DATA SECTION>
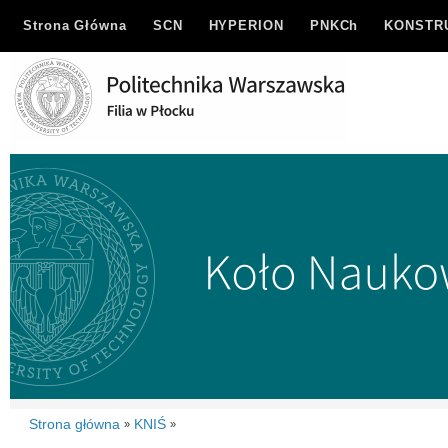
Strona Główna
SCN
HYPERION
PNKCh
KONSTR
Strona główna
KNIŚ
»
»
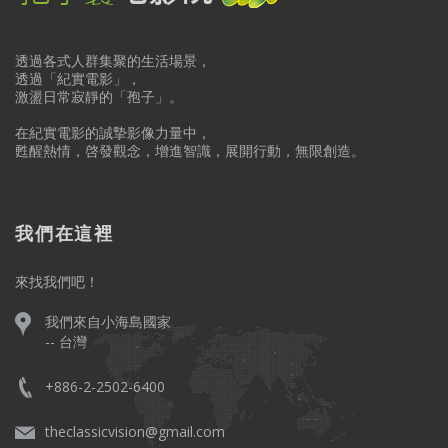
透過各式人群集聚的生活場景，
透過「紀實電影」，
激盪日常寂靜的「孢子」。
在紀實電影的誠摯影像力量中，
甦醒熱情，啓發觀念，增進智識，展開行動，無限創造。
我們在這裡
來找我們吧！
我們來自小海島國家
-- 台灣
+886-2-2502-6400
theclassicvision@gmail.com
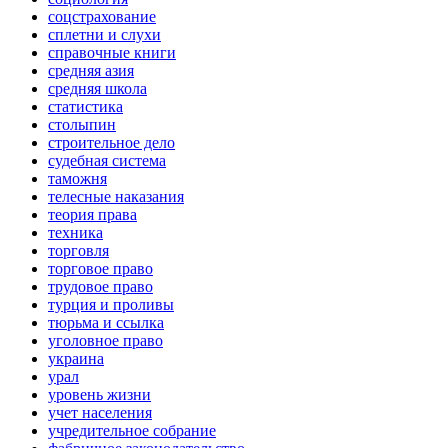
соцстрахование
сплетни и слухи
справочные книги
средняя азия
средняя школа
статистика
столыпин
строительное дело
судебная система
таможня
телесные наказания
теория права
техника
торговля
торговое право
трудовое право
турция и проливы
тюрьма и ссылка
уголовное право
украина
урал
уровень жизни
учет населения
учредительное собрание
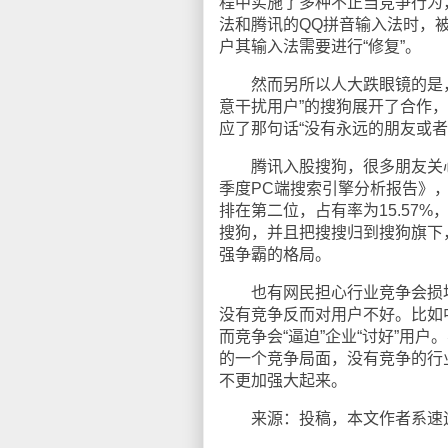
程中实施了多种不正当竞争行为
法和腾讯的QQ拼音输入法时，被
户其输入法需要进行“修复”。
然而另所以人大跌眼镜的是，2
意干扰用户”的搜狗展开了合作
应了那句话“没有永远的朋友或者
腾讯入股搜狗，很多朋友关心的
季度PC端搜索引擎分析报告》，
排在第二位，占有率为15.57%，
搜狗，并且把搜搜归到搜狗旗下
强争霸的格局。
也有网民担心行业竞争会损坏
没有竞争反而对用户不好。比如
而竞争会“逼迫”企业“讨好”用
的一个竞争局面，没有竞争的行
不更加强大起来。
来源：投稿，本文作者系速途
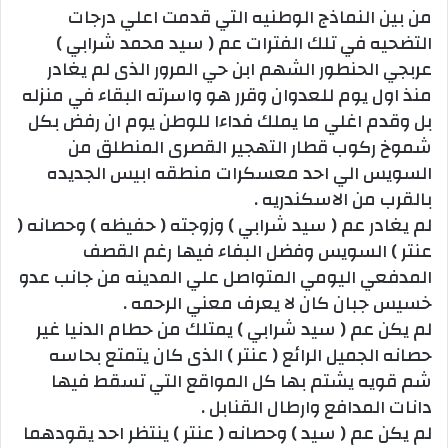
من بين النماذج الوطنيه التي قدمت اعلي درجات
التضحيه في تلك الفترات عم ( سيد محمد شرابي )
عربجي الحنطور الشهم ابن حي المرور الذى لم يغادر
منذ اول يوم للعدوان وقرر هو واسرته البقاء في منزله
بل وقدم اغلي ما يملك فداءا للوطن يوم ان رفض بكل
شموخ ركوب قطار التهجير القصرى المنطلق من
السويس الي احد معسكرات منطقه ابيس الجديده
بالقرب من الاسكندريه .
لم يغادر عم ( سيد شرابي ) وزوجته ( حفيظه ) وحصانه (
عنتر ) السويس وفضل البفاء فيها رغم القصف
المدفعي اليومي المتواصل علي المدينه من جانب عدو
خسيس جبان كان لا يعرف معني الرحمه .
لم يكن عم ( سيد شرابي ) يمتلك من حطام الدنيا غير
حصانه الجميل الرائع ( عنتر ) الذى كان يتمتع بحاسه
شم قويه يشتم بها كل المواقع التي تسقط فيها
دانات المدافع وارطال القنابل .
لم يكن عم ( سيد ) وحصانه ( عنتر ) ينتظر احد يقودهما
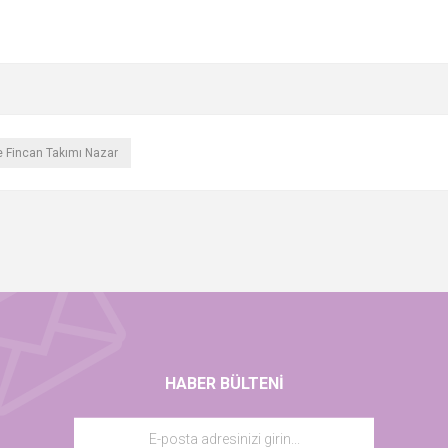
e Fincan Takımı Nazar
HABER BÜLTENI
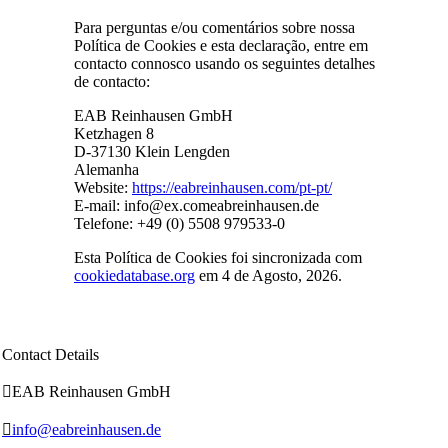
Para perguntas e/ou comentários sobre nossa
Política de Cookies e esta declaração, entre em
contacto connosco usando os seguintes detalhes
de contacto:
EAB Reinhausen GmbH
Ketzhagen 8
D-37130 Klein Lengden
Alemanha
Website:
https://eabreinhausen.com/pt-pt/
E-mail:
info@
ex.com
eabreinhausen.de
Telefone: +49 (0) 5508 979533-0
Esta Política de Cookies foi sincronizada com
cookiedatabase.org
em 4 de Agosto, 2026.
Contact Details

EAB Reinhausen GmbH

info@eabreinhausen.de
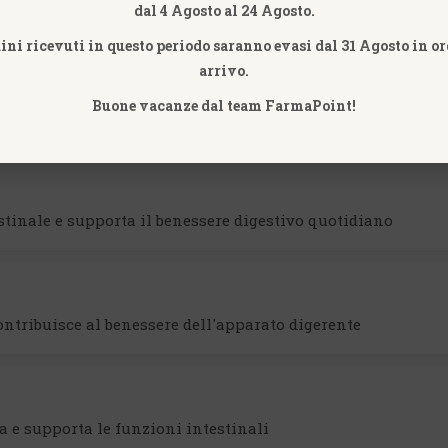
dal 4 Agosto al 24 Agosto.
MISCELA SPECIFICA DI BIFIDOBATTERI
dini ricevuti in questo periodo saranno evasi dal 31 Agosto in or
arrivo.
Buone vacanze dal team FarmaPoint!
, supporta la digestione e rafforza la barriera intestinale
estinale e supporta il benessere digestivo quotidiano
contribuisce al benessere dell'apparato digerente
a e supporta le funzioni intestinali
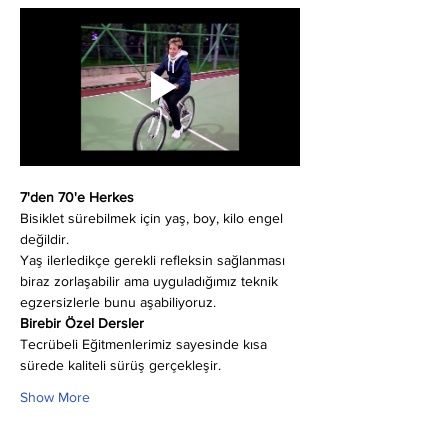
7'den 70'e Herkes
Bisiklet sürebilmek için yaş, boy, kilo engel 
değildir.
Yaş ilerledikçe gerekli refleksin sağlanması 
biraz zorlaşabilir ama uyguladığımız teknik 
egzersizlerle bunu aşabiliyoruz.
Birebir Özel Dersler
Tecrübeli Eğitmenlerimiz sayesinde kısa 
sürede kaliteli sürüş gerçekleşir.
Show More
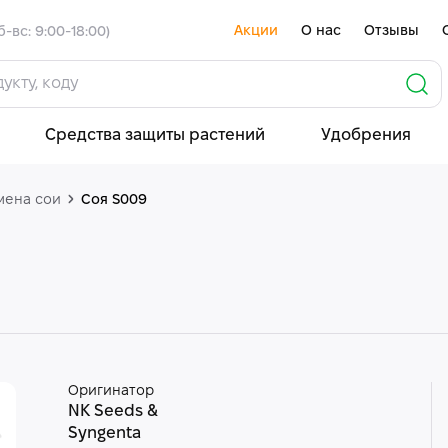
Акции
О нас
Отзывы
б-вс: 9:00-18:00)
Средства защиты растений
Удобрения
мена сои
Соя S009
Оригинатор
NK Seeds &
Syngenta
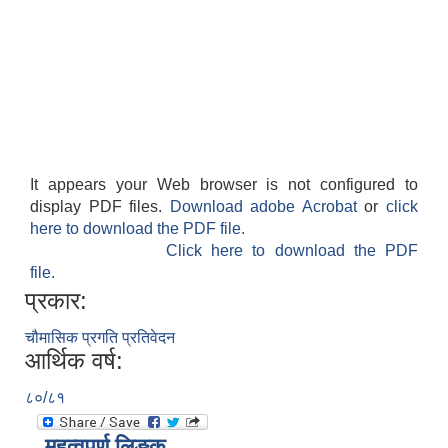
It appears your Web browser is not configured to
display PDF files.
Download adobe Acrobat
or
click
here to download the PDF file.
Click here to download the PDF
file.
प्रकार:
चौमासिक प्रगति प्रतिवेदन
आर्थिक वर्ष:
८०/८१
महत्वपूर्ण लिङ्क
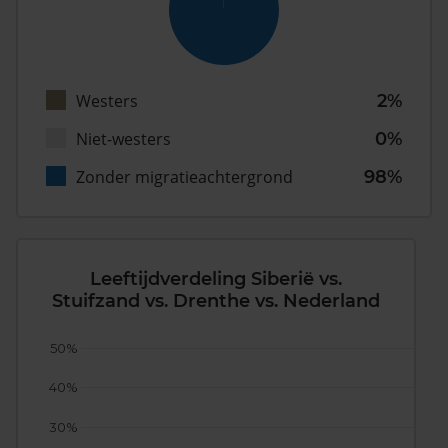
Westers
2%
Niet-westers
0%
Zonder migratieachtergrond
98%
Leeftijdverdeling Siberië vs.
Stuifzand vs. Drenthe vs. Nederland
50%
40%
30%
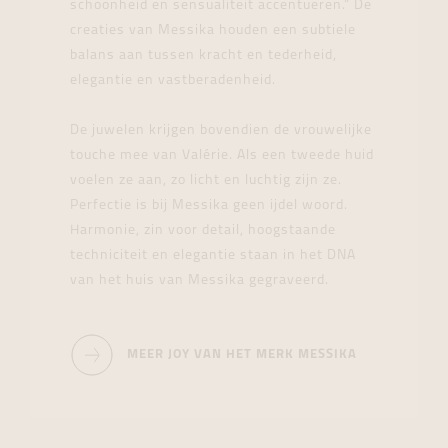
schoonheid en sensualiteit accentueren.” De
creaties van Messika houden een subtiele
balans aan tussen kracht en tederheid,
elegantie en vastberadenheid.
De juwelen krijgen bovendien de vrouwelijke
touche mee van Valérie. Als een tweede huid
voelen ze aan, zo licht en luchtig zijn ze.
Perfectie is bij Messika geen ijdel woord.
Harmonie, zin voor detail, hoogstaande
techniciteit en elegantie staan in het DNA
van het huis van Messika gegraveerd.
MEER JOY VAN HET MERK MESSIKA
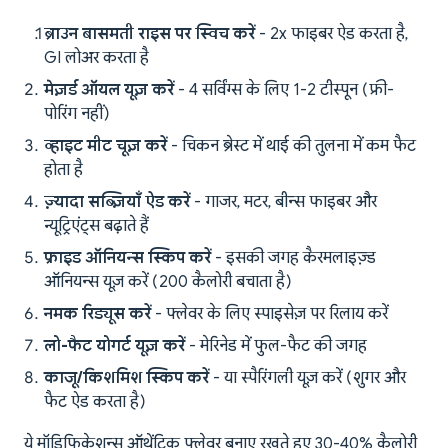
ब्राउन बासमती राइस पर स्विच करें
- 2x फाइबर ऐड करता है,
GI लोअर करता है
मेज़र्ड ऑयल यूज़ करें
- 4 सर्विंग्स के लिए 1-2 टीस्पून (फ्री-
पोरिंग नहीं)
व्हाइट मीट चूज़ करें
- चिकन ब्रेस्ट में थाई की तुलना में कम फैट
होता है
ज़्यादा सब्ज़ियाँ ऐड करें
- गाजर, मटर, बीन्स फाइबर और
न्यूट्रिएंट्स बढ़ाते हैं
फ्राइड ऑनियन्स स्किप करें
- इसकी जगह कैरमलाइज़्ड
ऑनियन्स यूज़ करें (200 कैलोरी बचाता है)
नमक रिड्यूस करें
- फ्लेवर के लिए स्पाइसेज़ पर रिलाय करें
लो-फैट योगर्ट यूज़ करें
- मेरिनेड में फुल-फैट की जगह
काजू/किशमिश स्किप करें
- या स्पैरिंगली यूज़ करें (शुगर और
फैट ऐड करता है)
ये मॉडिफिकेशन्स ऑथेंटिक फ्लेवर बनाए रखते हुए 30-40% कैलोरी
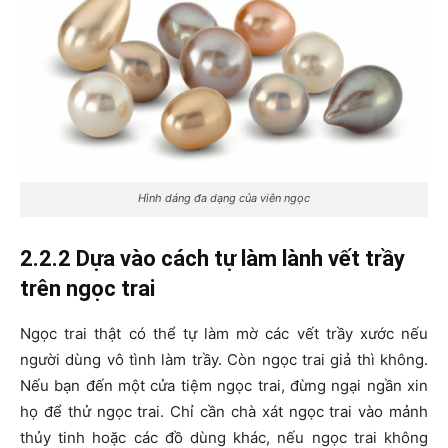
Hình dáng đa dạng của viên ngọc
2.2.2 Dựa vào cách tự làm lành vết trầy
trên ngọc trai
Ngọc trai thật có thể tự làm mờ các vết trầy xước nếu
người dùng vô tình làm trầy. Còn ngọc trai giả thì không.
Nếu bạn đến một cửa tiệm ngọc trai, đừng ngại ngần xin
họ để thử ngọc trai. Chỉ cần chà xát ngọc trai vào mảnh
thủy tinh hoặc các đồ dùng khác, nếu ngọc trai không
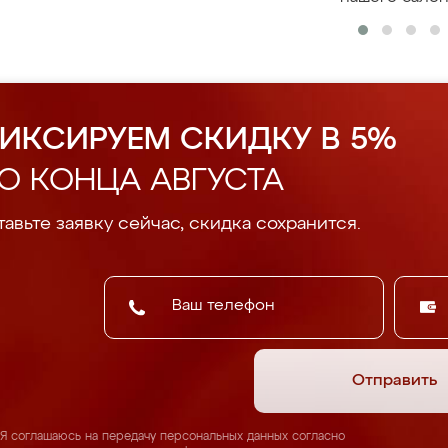
ИКСИРУЕМ СКИДКУ В 5%
О КОНЦА АВГУСТА
авьте заявку сейчас, скидка сохранится.
Отправить
Я соглашаюсь на передачу персональных данных согласно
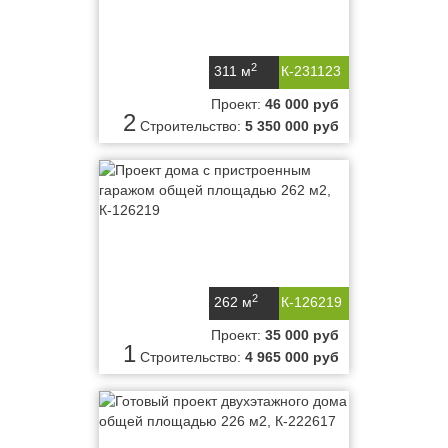
2
311 м
К-231123
Проект:
46 000 руб
2
Строительство:
5 350 000 руб
2
262 м
К-126219
Проект:
35 000 руб
1
Строительство:
4 965 000 руб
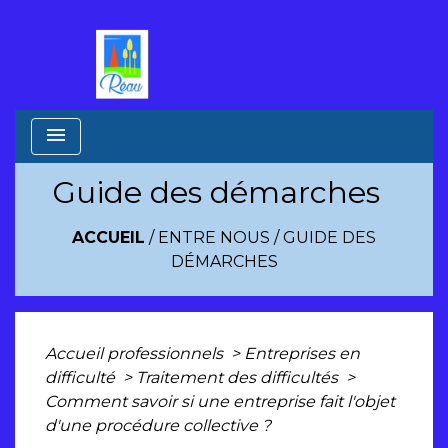
menu
Guide des démarches
ACCUEIL
/
ENTRE NOUS
/
GUIDE DES
DÉMARCHES
Accueil professionnels
>
Entreprises en
difficulté
>
Traitement des difficultés
>
Comment savoir si une entreprise fait l'objet
d'une procédure collective ?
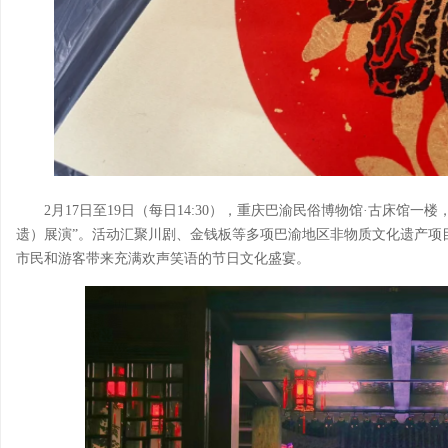
2月17日至19日（每日14:30），重庆巴渝民俗博物馆·古床馆
遗）展演”。活动汇聚川剧、金钱板等多项巴渝地区非物质文化遗产项
市民和游客带来充满欢声笑语的节日文化盛宴。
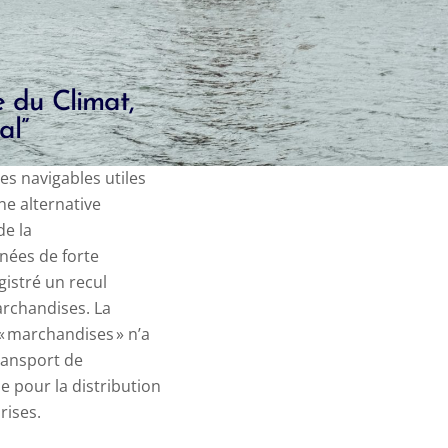
 du Climat,
al”
es navigables utiles
ne alternative
de la
nnées de forte
gistré un recul
marchandises.
La
« marchandises » n’a
ransport de
e pour la distribution
rises.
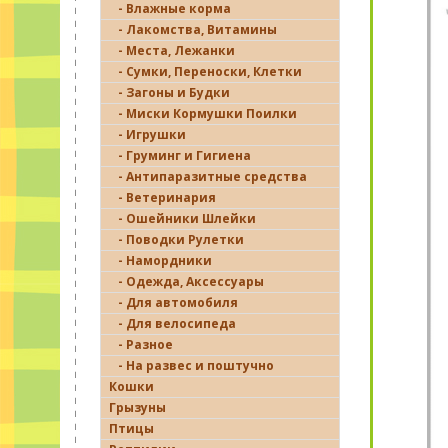
- Влажные корма
- Лакомства, Витамины
- Места, Лежанки
- Сумки, Переноски, Клетки
- Загоны и Будки
- Миски Кормушки Поилки
- Игрушки
- Груминг и Гигиена
- Антипаразитные средства
- Ветеринария
- Ошейники Шлейки
- Поводки Рулетки
- Намордники
- Одежда, Аксессуары
- Для автомобиля
- Для велосипеда
- Разное
- На развес и поштучно
Кошки
Грызуны
Птицы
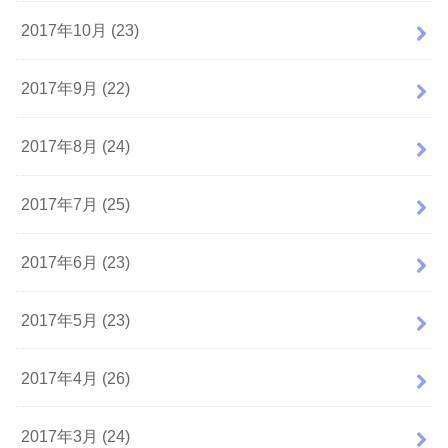
2017年10月 (23)
2017年9月 (22)
2017年8月 (24)
2017年7月 (25)
2017年6月 (23)
2017年5月 (23)
2017年4月 (26)
2017年3月 (24)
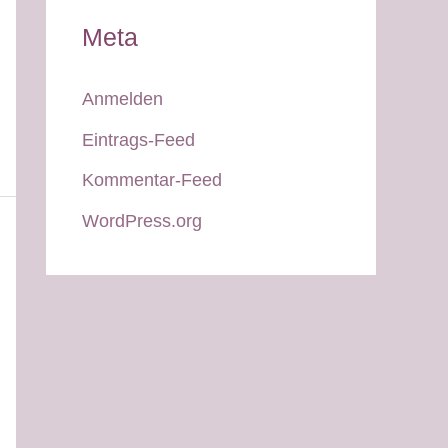
Meta
Anmelden
Eintrags-Feed
Kommentar-Feed
WordPress.org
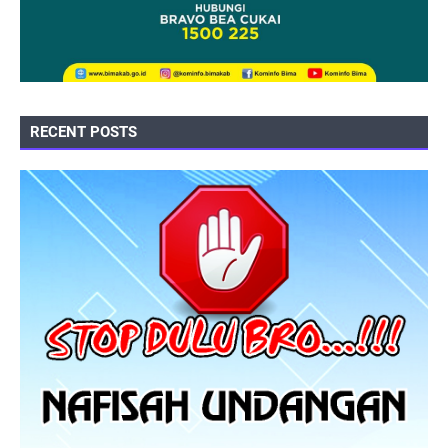
RECENT POSTS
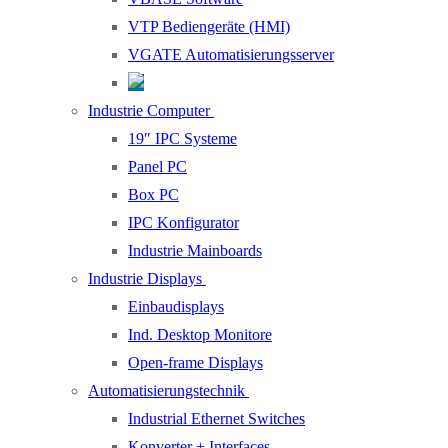
VTP Bediengeräte (HMI)
VGATE Automatisierungsserver
Industrie Computer
19″ IPC Systeme
Panel PC
Box PC
IPC Konfigurator
Industrie Mainboards
Industrie Displays
Einbaudisplays
Ind. Desktop Monitore
Open-frame Displays
Automatisierungstechnik
Industrial Ethernet Switches
Konverter + Interfaces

PROBLEM DESCRIPTION> Return the lines of the material from the one containing "schoonheid en sensualiteit" through the one containing "Я соглашаюсь на", unchanged and with both of those lines included. Omit the pictures.

RESPONSE TO THIS EXERCISE>
schoonheid en sensualiteit accentueren.” De
creaties van Messika houden een subtiele
balans aan tussen kracht en tederheid,
elegantie en vastberadenheid.
De juwelen krijgen bovendien de vrouwelijke
touche mee van Valérie. Als een tweede huid
voelen ze aan, zo licht en luchtig zijn ze.
Perfectie is bij Messika geen ijdel woord.
Harmonie, zin voor detail, hoogstaande
techniciteit en elegantie staan in het DNA
van het huis van Messika gegraveerd.
MEER JOY VAN HET MERK MESSIKA
ब्राउन बासमती राइस पर स्विच करें
- 2x फाइबर ऐड करता है,
GI लोअर करता है
मेज़र्ड ऑयल यूज़ करें
- 4 सर्विंग्स के लिए 1-2 टीस्पून (फ्री-
पोरिंग नहीं)
व्हाइट मीट चूज़ करें
- चिकन ब्रेस्ट में थाई की तुलना में कम फैट
होता है
ज़्यादा सब्ज़ियाँ ऐड करें
- गाजर, मटर, बीन्स फाइबर और
न्यूट्रिएंट्स बढ़ाते हैं
फ्राइड ऑनियन्स स्किप करें
- इसकी जगह कैरमलाइज़्ड
ऑनियन्स यूज़ करें (200 कैलोरी बचाता है)
नमक रिड्यूस करें
- फ्लेवर के लिए स्पाइसेज़ पर रिलाय करें
लो-फैट योगर्ट यूज़ करें
- मेरिनेड में फुल-फैट की जगह
काजू/किशमिश स्किप करें
- या स्पैरिंगली यूज़ करें (शुगर और
फैट ऐड करता है)
ये मॉडिफिकेशन्स ऑथेंटिक फ्लेवर बनाए रखते हुए 30-40% कैलोरी
Hình dáng đa dạng của viên ngọc
2.2.2 Dựa vào cách tự làm lành vết trầy
trên ngọc trai
Ngọc trai thật có thể tự làm mờ các vết trầy xước nếu
người dùng vô tình làm trầy. Còn ngọc trai giả thì không.
Nếu bạn đến một cửa tiệm ngọc trai, đừng ngại ngần xin
họ để thử ngọc trai. Chỉ cần chà xát ngọc trai vào mảnh
thủy tinh hoặc các đồ dùng khác, nếu ngọc trai không
ИКСИРУЕМ СКИДКУ В 5%
О КОНЦА АВГУСТА
авьте заявку сейчас, скидка сохранится.
Отправить
Я соглашаюсь на передачу персональных данных согласно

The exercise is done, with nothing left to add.